McGuire is not anti-regulation: he acknowledges that he is in the risk business and that it is therefore necessary to have checks and balances to help protect companies, policyholders and shareholders. Having a regime that focuses on the level of solvency, liquidity and capital, he says, is important.

But he adds: “I would rather have one entity that could service all of our business globally with one regulatory regime—multiple entities with multiple regulatory regimes is not an efficient model.

“The concept of global regulatory convergence has been talked about for many years, however, the reality is that it is not going to happen any time soon. Each country has its own political and economic interests. To think they would fully cede authority to another country is an unlikely prospect.

“The reality is that we will have individual regulatory authorities each with their own reporting requirements adding layer upon layer of administration.

“In the longer term, it is one of the industry’s biggest challenges and it is only going to get worse, not better.

“Regulators must challenge themselves and answer ‘how much is enough?’.”

Effective capital allocation is key

Some CEOs have talked about moving capital to the business lines and geographic areas where they feel they can get the best returns. It is one of the advantages of being a global player.

While McGuire agrees with that principle, he also warns of the risk of being seen as ‘flighty’, adding: “As the markets wax and wane, companies shift capital based on opportunities to get the best return for shareholders.

“However, we cannot be in a market one day and out the next day. We need to maintain a core portfolio with diversity across products and geographies and, within this position, we scale up or down depending on market conditions and risk/return characteristics.

“A CFO’s role is critical in an organisation’s decision-making process of capital allocation and return optimisation.”

McGuire also commented on the importance of being able to transfer risk and capital internally to most effectively manage group capital and returns. “Although various local regulatory regimes make it difficult, we must be able to transfer risk between our various companies globally, matching the risk we take with the capital we hold throughout our jurisdictions.”

He also has some interesting thoughts on the trend within the industry in recent years of reinsurers forming sidecars—allowing them to leverage alternative sources of capital using different structures.

McGuire says the introduction of alternative vehicles into the reinsurance industry is not a new trend. Companies are underwriting risk on their own behalf, but they are also placing risk into these support vehicles.

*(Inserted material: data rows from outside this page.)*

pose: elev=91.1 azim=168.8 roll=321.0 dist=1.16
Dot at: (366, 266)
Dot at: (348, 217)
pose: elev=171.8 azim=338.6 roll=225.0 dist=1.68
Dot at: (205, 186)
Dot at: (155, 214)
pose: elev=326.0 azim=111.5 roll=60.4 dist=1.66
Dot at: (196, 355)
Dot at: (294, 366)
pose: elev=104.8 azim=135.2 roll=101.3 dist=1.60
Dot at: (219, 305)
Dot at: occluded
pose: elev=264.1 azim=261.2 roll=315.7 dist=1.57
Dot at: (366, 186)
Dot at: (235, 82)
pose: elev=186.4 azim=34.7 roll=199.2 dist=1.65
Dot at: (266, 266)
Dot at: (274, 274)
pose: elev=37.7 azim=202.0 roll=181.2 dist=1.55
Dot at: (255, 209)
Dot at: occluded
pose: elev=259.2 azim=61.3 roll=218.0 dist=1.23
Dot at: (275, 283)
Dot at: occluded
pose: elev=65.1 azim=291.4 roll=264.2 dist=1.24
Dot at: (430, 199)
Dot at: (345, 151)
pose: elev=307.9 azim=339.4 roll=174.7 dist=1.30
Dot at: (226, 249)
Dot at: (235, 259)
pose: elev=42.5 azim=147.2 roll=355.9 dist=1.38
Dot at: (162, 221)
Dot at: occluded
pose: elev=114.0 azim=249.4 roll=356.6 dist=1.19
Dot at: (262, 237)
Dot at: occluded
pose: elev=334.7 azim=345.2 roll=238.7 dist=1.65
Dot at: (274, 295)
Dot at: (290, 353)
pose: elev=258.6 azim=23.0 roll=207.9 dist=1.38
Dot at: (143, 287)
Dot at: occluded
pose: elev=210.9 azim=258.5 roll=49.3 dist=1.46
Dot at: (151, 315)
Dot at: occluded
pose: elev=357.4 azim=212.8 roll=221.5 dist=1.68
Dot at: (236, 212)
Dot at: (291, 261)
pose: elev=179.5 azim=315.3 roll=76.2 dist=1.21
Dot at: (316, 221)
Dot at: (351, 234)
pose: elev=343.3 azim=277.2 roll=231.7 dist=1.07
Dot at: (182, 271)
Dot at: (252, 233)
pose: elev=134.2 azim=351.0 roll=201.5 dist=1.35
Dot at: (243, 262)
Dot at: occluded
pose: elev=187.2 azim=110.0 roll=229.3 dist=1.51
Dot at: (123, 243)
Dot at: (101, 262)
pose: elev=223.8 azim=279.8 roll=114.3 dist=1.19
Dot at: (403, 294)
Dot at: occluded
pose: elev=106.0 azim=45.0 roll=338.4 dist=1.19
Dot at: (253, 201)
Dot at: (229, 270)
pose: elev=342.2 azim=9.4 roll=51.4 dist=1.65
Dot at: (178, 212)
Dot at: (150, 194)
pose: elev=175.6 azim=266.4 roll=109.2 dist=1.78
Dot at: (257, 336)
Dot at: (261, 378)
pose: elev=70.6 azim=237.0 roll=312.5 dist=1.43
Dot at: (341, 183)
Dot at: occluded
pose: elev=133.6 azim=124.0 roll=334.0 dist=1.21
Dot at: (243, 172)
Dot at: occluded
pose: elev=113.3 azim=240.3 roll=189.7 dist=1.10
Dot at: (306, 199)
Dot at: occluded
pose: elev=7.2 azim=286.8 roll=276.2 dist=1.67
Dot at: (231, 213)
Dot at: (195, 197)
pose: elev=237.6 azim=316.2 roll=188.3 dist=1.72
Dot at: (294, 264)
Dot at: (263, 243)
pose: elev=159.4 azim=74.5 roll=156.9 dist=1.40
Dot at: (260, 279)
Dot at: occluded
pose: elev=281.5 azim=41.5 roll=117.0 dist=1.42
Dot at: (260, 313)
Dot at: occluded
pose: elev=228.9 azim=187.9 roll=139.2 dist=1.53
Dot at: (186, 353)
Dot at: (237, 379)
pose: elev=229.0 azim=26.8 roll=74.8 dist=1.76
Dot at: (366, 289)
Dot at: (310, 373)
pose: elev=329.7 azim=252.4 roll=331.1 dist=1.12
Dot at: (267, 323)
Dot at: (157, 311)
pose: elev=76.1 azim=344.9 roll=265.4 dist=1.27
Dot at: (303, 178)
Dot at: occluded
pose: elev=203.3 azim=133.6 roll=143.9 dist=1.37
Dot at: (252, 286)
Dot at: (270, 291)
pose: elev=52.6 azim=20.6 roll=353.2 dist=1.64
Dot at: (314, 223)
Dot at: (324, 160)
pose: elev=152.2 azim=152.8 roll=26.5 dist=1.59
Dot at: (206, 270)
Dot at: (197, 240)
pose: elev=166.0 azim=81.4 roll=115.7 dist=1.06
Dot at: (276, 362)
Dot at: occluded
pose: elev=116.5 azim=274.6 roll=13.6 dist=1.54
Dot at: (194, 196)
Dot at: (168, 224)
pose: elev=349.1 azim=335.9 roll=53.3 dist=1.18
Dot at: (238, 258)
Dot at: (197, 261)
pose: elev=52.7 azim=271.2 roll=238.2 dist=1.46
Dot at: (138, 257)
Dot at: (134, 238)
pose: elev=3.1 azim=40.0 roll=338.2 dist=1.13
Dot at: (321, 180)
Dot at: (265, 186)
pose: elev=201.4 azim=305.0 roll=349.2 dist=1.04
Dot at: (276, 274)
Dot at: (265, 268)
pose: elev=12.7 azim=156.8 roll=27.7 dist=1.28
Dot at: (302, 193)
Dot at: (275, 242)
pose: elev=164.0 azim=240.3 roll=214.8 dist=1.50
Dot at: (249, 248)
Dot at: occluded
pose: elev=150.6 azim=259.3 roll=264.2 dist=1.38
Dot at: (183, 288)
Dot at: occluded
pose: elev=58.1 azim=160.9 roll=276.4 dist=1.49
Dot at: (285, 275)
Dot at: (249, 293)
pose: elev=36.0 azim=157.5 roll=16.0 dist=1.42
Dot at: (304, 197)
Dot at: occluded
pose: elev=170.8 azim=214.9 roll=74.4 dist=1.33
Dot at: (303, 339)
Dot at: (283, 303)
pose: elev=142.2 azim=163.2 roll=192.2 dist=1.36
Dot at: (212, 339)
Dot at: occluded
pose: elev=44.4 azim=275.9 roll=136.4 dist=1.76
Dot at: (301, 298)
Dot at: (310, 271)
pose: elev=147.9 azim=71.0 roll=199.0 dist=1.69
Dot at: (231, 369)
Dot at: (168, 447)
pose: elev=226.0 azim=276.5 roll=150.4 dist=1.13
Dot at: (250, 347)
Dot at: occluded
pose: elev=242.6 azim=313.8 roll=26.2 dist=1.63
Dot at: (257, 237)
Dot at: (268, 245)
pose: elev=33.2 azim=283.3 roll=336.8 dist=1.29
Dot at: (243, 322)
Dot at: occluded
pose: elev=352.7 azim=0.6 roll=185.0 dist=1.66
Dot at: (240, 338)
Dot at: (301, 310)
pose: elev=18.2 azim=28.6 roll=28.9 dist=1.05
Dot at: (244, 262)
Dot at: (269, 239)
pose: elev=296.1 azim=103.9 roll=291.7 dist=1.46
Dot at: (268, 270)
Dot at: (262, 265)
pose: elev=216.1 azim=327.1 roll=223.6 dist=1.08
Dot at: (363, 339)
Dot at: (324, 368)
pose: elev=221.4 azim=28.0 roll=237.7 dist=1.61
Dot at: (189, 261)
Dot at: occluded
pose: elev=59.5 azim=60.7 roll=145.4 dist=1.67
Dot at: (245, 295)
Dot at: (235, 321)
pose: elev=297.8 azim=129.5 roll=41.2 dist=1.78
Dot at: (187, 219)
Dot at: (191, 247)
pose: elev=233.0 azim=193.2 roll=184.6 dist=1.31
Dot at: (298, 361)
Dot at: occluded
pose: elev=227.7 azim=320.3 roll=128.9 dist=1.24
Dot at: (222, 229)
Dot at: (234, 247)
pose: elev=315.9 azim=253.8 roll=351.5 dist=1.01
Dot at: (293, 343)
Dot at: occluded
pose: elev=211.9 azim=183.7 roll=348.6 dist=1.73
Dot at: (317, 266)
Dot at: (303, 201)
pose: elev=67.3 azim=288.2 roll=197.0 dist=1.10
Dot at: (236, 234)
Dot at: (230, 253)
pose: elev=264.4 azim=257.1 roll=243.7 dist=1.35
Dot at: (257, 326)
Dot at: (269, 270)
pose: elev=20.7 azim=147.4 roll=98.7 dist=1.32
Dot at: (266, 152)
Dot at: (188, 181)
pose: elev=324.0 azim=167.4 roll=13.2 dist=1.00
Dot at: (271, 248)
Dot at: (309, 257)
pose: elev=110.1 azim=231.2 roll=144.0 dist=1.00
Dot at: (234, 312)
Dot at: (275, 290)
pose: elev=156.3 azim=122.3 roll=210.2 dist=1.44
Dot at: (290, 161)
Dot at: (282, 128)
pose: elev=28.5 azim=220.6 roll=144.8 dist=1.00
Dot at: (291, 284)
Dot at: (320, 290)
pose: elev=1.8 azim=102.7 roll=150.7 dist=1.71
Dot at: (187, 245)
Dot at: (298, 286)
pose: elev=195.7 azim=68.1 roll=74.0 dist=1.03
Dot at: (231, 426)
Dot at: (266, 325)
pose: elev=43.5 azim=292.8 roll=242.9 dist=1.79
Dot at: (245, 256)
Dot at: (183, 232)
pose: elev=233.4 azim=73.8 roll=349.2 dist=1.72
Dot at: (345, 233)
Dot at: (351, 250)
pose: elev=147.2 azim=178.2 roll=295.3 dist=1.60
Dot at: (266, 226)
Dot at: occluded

“A real conflict could arise,” he adds. “What happens in a serious loss event if the company sponsoring these vehicles has a good result, and there is a significant differential between the results of the sponsoring company and the support vehicle?

“Investors in the separate vehicle could litigate against the company in this situation. It is a pessimistic view, but there is a real conflict potential. The incremental economic benefit from these structures may pale in comparison to the reputational and defence costs in these circumstances.”